Pérouzin interrogeait :
— Vous êtes donc, comme moi, de l’avis qu’il faut le mettre en état d’arrestation ?
— Oui, poursuivit Nalorgne. Cet homme-là a des renseignements qui feront plaisir à Juve, mais nous ne pouvons pas le cuisiner ici, et il ne faut pas lui donner de soupçons. Emmenons-le boire dehors et, au fur et à mesure qu’il sera ivre, on le fera causer. Après quoi, on le conduira à la Sûreté.
— Bravo, s’écria Pérouzin, je n’aurais pas raisonné autrement. C’est une affaire superbe que nous allons traiter là.

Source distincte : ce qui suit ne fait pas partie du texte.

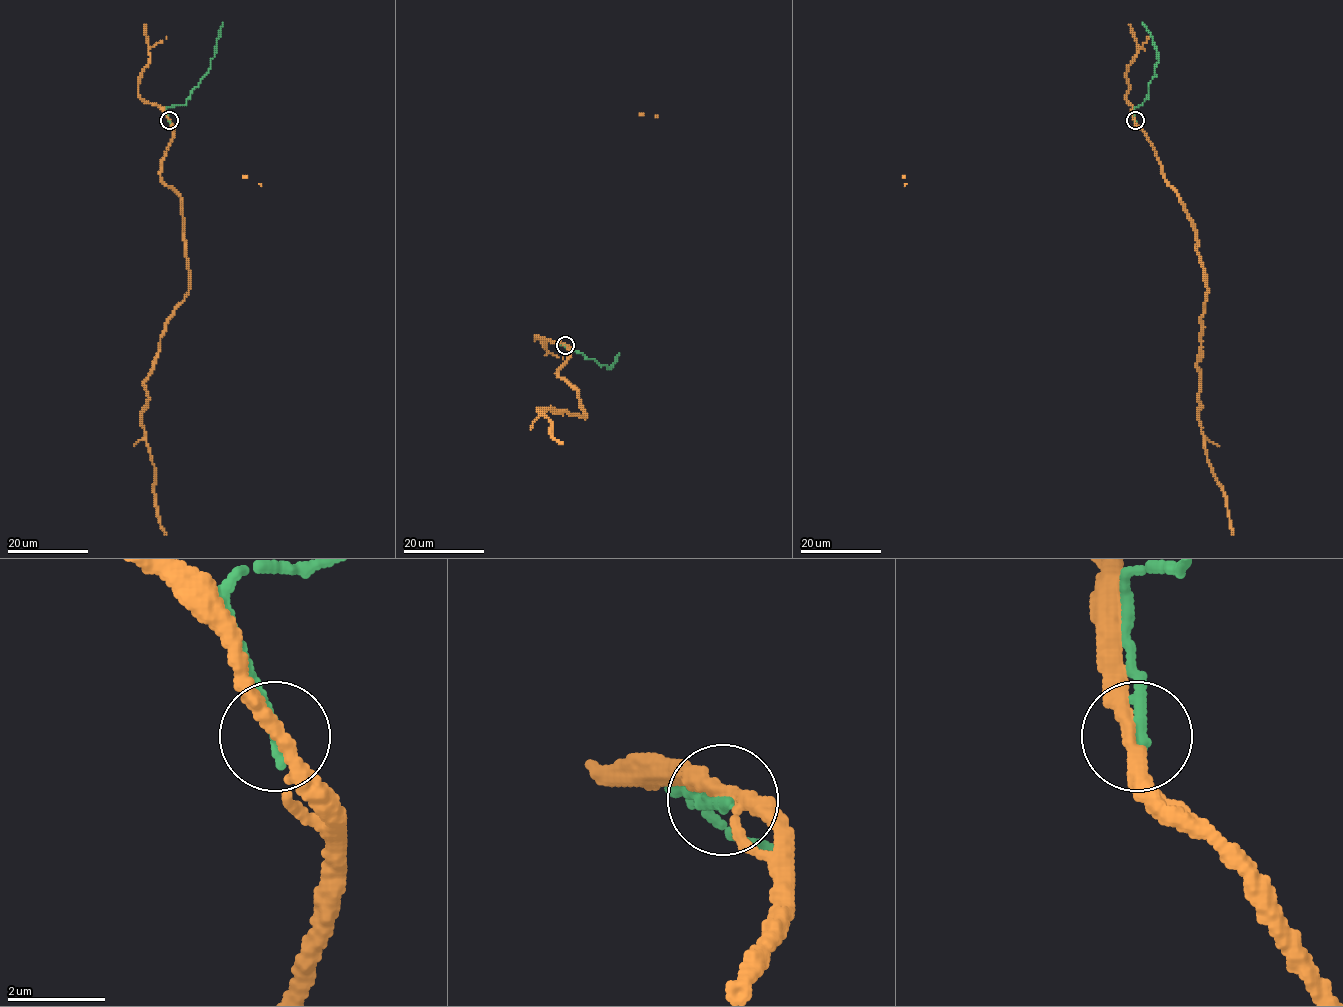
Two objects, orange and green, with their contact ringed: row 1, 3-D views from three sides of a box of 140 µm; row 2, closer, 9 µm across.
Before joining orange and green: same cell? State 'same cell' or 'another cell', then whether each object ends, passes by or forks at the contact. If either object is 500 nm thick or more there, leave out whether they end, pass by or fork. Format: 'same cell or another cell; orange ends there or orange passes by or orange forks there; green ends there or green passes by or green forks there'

Les deux hommes, après avoir affecté des mines farouches, reprirent des visages riants pour recevoir le père Coutureau qui rentrait dans la pièce.
Et le voyant venir avec une bouteille, les deux amis feignirent une extrême surprise.

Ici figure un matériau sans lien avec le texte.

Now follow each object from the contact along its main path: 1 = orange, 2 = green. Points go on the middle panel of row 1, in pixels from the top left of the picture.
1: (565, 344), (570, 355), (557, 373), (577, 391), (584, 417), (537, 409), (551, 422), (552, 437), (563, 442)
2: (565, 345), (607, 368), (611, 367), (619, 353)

— Non par exemple ! C’est vous qui régalez ?
— Bien sûr, déclara Coutureau.
Nalorgne et Pérouzin protestèrent :
— Mais non, mais non, nous ne pouvons pas accepter ou alors, ce sera à charge de revanche !
Déjà le vieil habilleur avait rempli les verres :
— Comme vous voudrez, fit-il.
On but une première bouteille, on en but encore une autre, et le père Coutureau, qui n’était pas avare, s’applaudissait de la décision prise par sa fille quelques heures auparavant, et qui avait eu pour résultat de garnir très copieusement sa cave.
Le plus dur toutefois était à faire, car il s’agissait de décider le père Coutureau à quitter son logis et à accompagner les agents de la Sûreté jusque chez les mastroquets les plus proches.
Au bout de quelques instants, il s’y décidait cependant :
— Si je fais des manières, messieurs, déclara-t-il, ce n’est point pour vous fausser compagnie, mais bien parce que je tombe de sommeil. Cela se comprend, je n’ai pas fermé l’œil de la nuit.
Cependant qu’il allait quérir son chapeau, Pérouzin dit à l’oreille de Nalorgne.
— Vous voyez, il n’a pas fermé l’œil de la nuit ! C’est le remords qui le travaille. Sûrement qu’il a trempé dans l’affaire.
Tous trois descendirent l’escalier, gagnèrent la rue. On avisa un marchand de vin. Nalorgne paya la première tournée. Le père Coutureau toutefois, ne semblait guère se décider à parler. Il avait dit, assurait-il, tout ce qu’il savait sur cette affaire de la fameuse lady Beltham, dont il se foutait, au fond.
Nalorgne et Pérouzin déployaient des efforts d’intelligence extraordinaires pour obtenir de nouveaux renseignements. Comme ils approchaient du bas de la rue Clignancourt, ils virent un rassemblement. Coutureau, en bon badaud qu’il était, voulut s’en approcher, quant à Nalorgne et Pérouzin, ils savaient ce dont il s’agissait. La foule entourait une automobile qui stationnait le long du trottoir sous la garde d’un agent. Or, cette voiture, c’était la leur, et dès lors, l’idée leur vint qu’ils n’avaient rien de mieux à faire que d’y faire monter le père Coutureau sous prétexte d’une promenade et de le conduire ensuite à la Sûreté.